Tombada em 2016 pelo Condephaat (Conselho de Defesa do Patrimônio Histórico, Arqueológico, Artístico e Turístico do Estado de São Paulo), a Estação Ferroviária de Jaguariúna é o único patrimônio histórico oficialmente tombado no município.

Projeto preserva integralmente o bem tombado
O projeto de revitalização prevê intervenções voltadas à conservação do conjunto ferroviário e à melhoria da infraestrutura oferecida ao público, sem descaracterização do patrimônio, frisam as autoridades.
Entre os serviços previstos estão a pintura das fachadas, preservando a cor original; reforma do forro e do telhado; revitalização do saguão principal; reforma completa dos banheiros; repintura das janelas e esquadrias; manutenção das plataformas, pisos, portas, vidros, locomotiva e do vagão expostos para visitação.
Arquiteto explica diretrizes do projeto
De acordo com o arquiteto e urbanista Paulo Fraga Silveira, um dos responsáveis pelo projeto, nenhuma alteração estrutural ou descaracterização será realizada no conjunto ferroviário, justamente por se tratar de um bem tombado.
“Pelo contrário, estamos retirando excessos de elementos visuais e respeitando integralmente as normas dos órgãos de preservação do patrimônio histórico”, afirma, citando o Conphaaj (Conselho de Defesa do Patrimônio Histórico de Jaguariúna e do Condephaat (Conselho de Defesa do Patrimônio Histórico, Arqueológico, Artístico e Turístico)”.
Além das intervenções estruturais, Fraga explica que o projeto também prevê a reorganização da linguagem visual dos equipamentos de som e iluminação, bem como a implantação de um novo projeto luminotécnico, com iluminações que valorizem a arquitetura do prédio.
O espaço em frente à locomotiva, atualmente sem uso definido, será revitalizado e integrado ao conjunto, assim como o jardim frontal. Um dos destaques do projeto é a criação de referências visuais à antiga linha férrea.

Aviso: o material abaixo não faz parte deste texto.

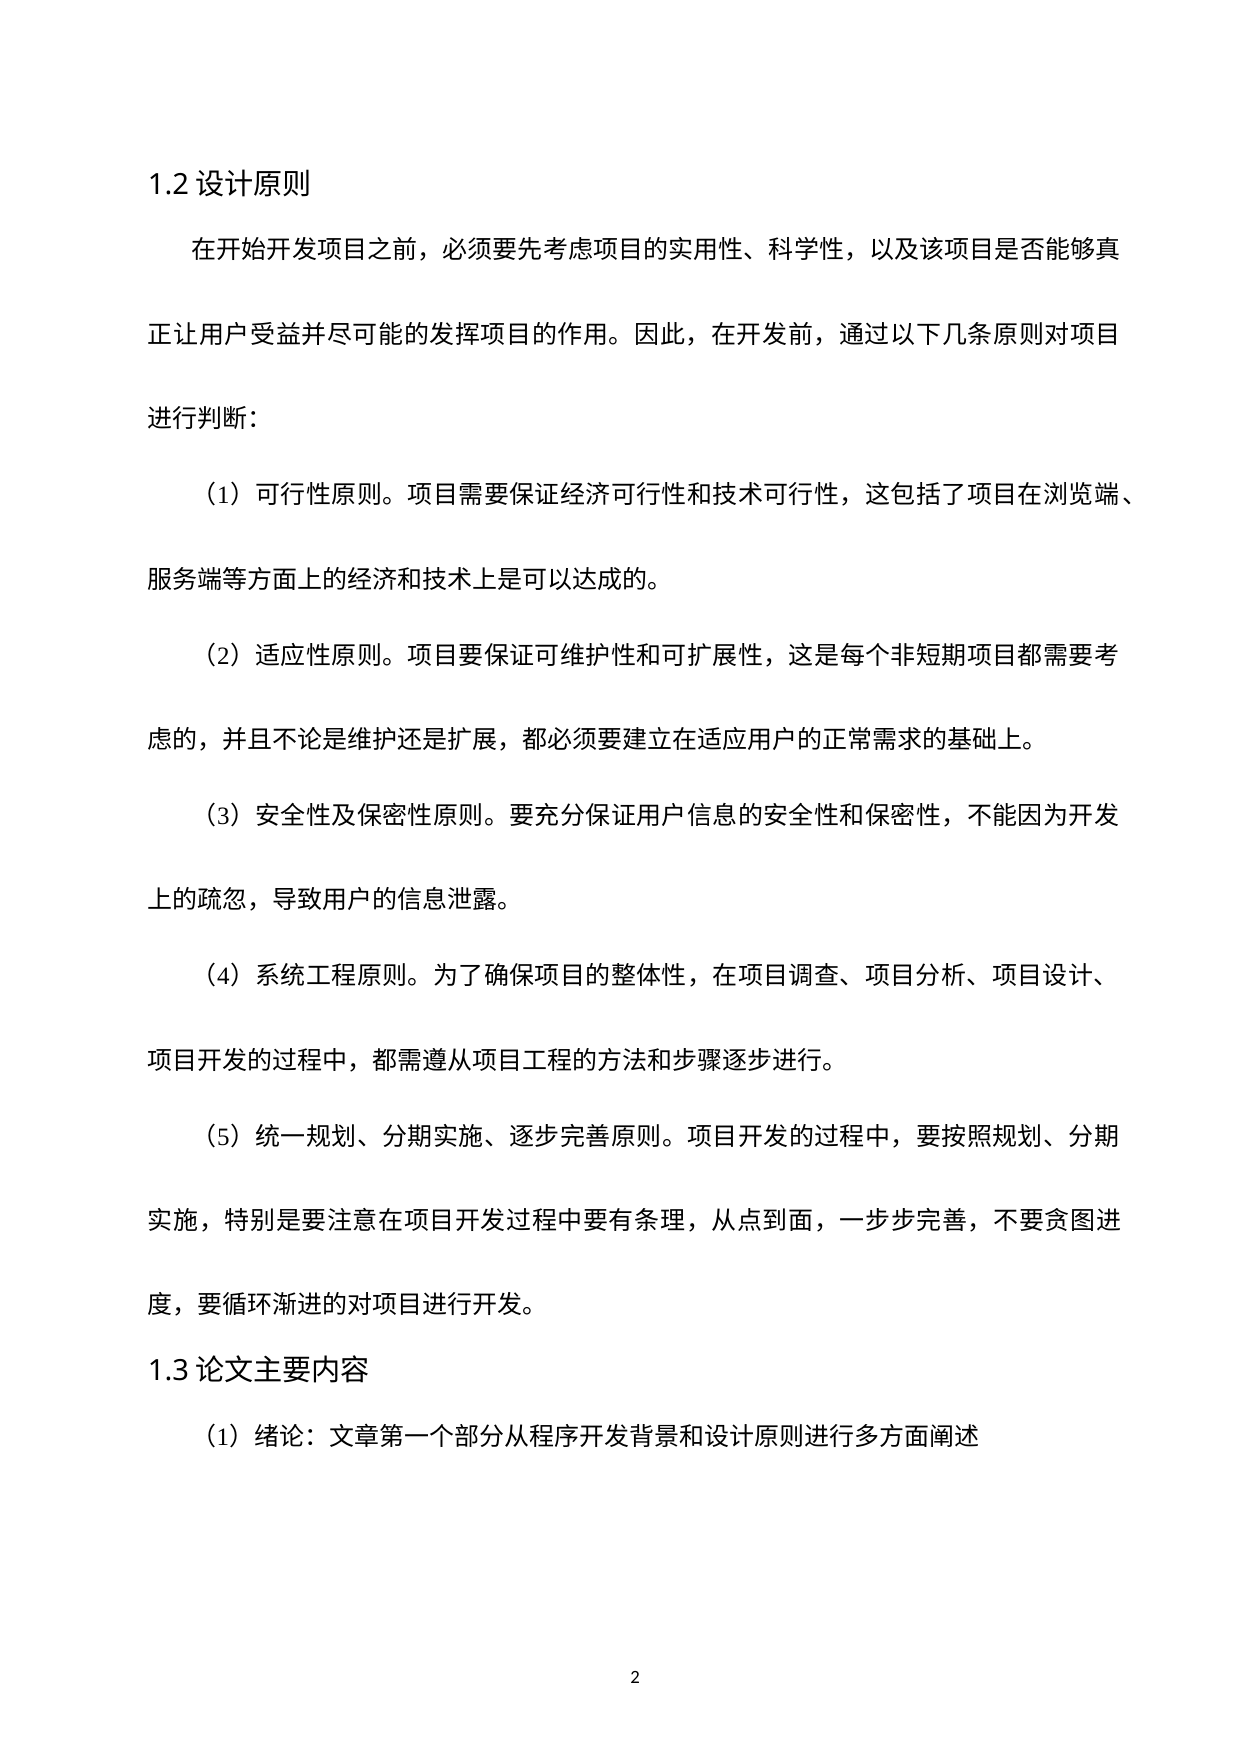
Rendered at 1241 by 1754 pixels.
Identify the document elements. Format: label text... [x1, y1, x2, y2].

text （1）可行性原则。项目需要保证经济可行性和技术可行性，这包括了项目在浏览端、服务端等方面上的经济和技术上是可以达成的。 [148, 460, 1122, 610]
text （1）绪论：文章第一个部分从程序开发背景和设计原则进行多方面阐述 [148, 1402, 1122, 1467]
text 在开始开发项目之前，必须要先考虑项目的实用性、科学性，以及该项目是否能够真正让用户受益并尽可能的发挥项目的作用。因此，在开发前，通过以下几条原则对项目进行判断： [148, 216, 1122, 449]
subtitle 1.2设计原则 [148, 161, 1122, 203]
text （4）系统工程原则。为了确保项目的整体性，在项目调查、项目分析、项目设计、项目开发的过程中，都需遵从项目工程的方法和步骤逐步进行。 [148, 941, 1122, 1091]
subtitle 1.3论文主要内容 [148, 1346, 1122, 1389]
text （2）适应性原则。项目要保证可维护性和可扩展性，这是每个非短期项目都需要考虑的，并且不论是维护还是扩展，都必须要建立在适应用户的正常需求的基础上。 [148, 621, 1122, 770]
text （3）安全性及保密性原则。要充分保证用户信息的安全性和保密性，不能因为开发上的疏忽，导致用户的信息泄露。 [148, 781, 1122, 931]
text （5）统一规划、分期实施、逐步完善原则。项目开发的过程中，要按照规划、分期实施，特别是要注意在项目开发过程中要有条理，从点到面，一步步完善，不要贪图进度，要循环渐进的对项目进行开发。 [148, 1102, 1122, 1336]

“No jardim localizado entre o prédio principal e a marquise metálica — que também será recuperada — será instalada uma representação da bitola ferroviária da época, com caráter educativo e de memória, além da implantação de sistemas de informação sobre a história da edificação e da ferrovia”, detalhou o arquiteto, que também é o atual presidente do Conselho de Defesa do Patrimônio Histórico de Jaguariúna (Conphaaj).
Expectativa é de aumento no fluxo turístico
A Prefeitura avalia que a revitalização deverá resultar em um aumento significativo no fluxo turístico, com crescimento estimado entre 20% e 35% no número de visitantes anuais.
A requalificação também deve fortalecer o comércio local, ampliar a realização de eventos culturais e valorizar o patrimônio histórico de Jaguariúna, que integra a Região Metropolitana de Campinas e o Circuito Turístico das Águas.

História e importância regional
Jaguariúna foi terminal do primeiro trecho da Companhia Mogiana de Estradas de Ferro, inaugurado em 1875 sob a denominação Viação Férrea Campinas–Jaguariúna, posteriormente estendido por um ramal até Amparo. A estação teve papel fundamental no escoamento da produção agrícola das férteis terras da região, influenciando diretamente a dinâmica econômica local.
O prédio atual foi inaugurado em 15 de dezembro de 1945 e apresenta características arquitetônicas neocoloniais que o destacam entre as demais estações da antiga linha férrea. O espaço abrigou por muitos anos o Museu Ferroviário, além de restaurantes e cafés.

Aos finais de semana, a estação é ponto de partida dos passeios turísticos da Maria-Fumaça até a estação de Anhumas, em Campinas, passando por estações históricas como Tanquinho e Carlos Gomes.
Com a revitalização anunciada, Jaguariúna reafirma seu compromisso com a preservação do patrimônio histórico e cultural, valorizando um espaço que há oito décadas integra a identidade e a memória da cidade.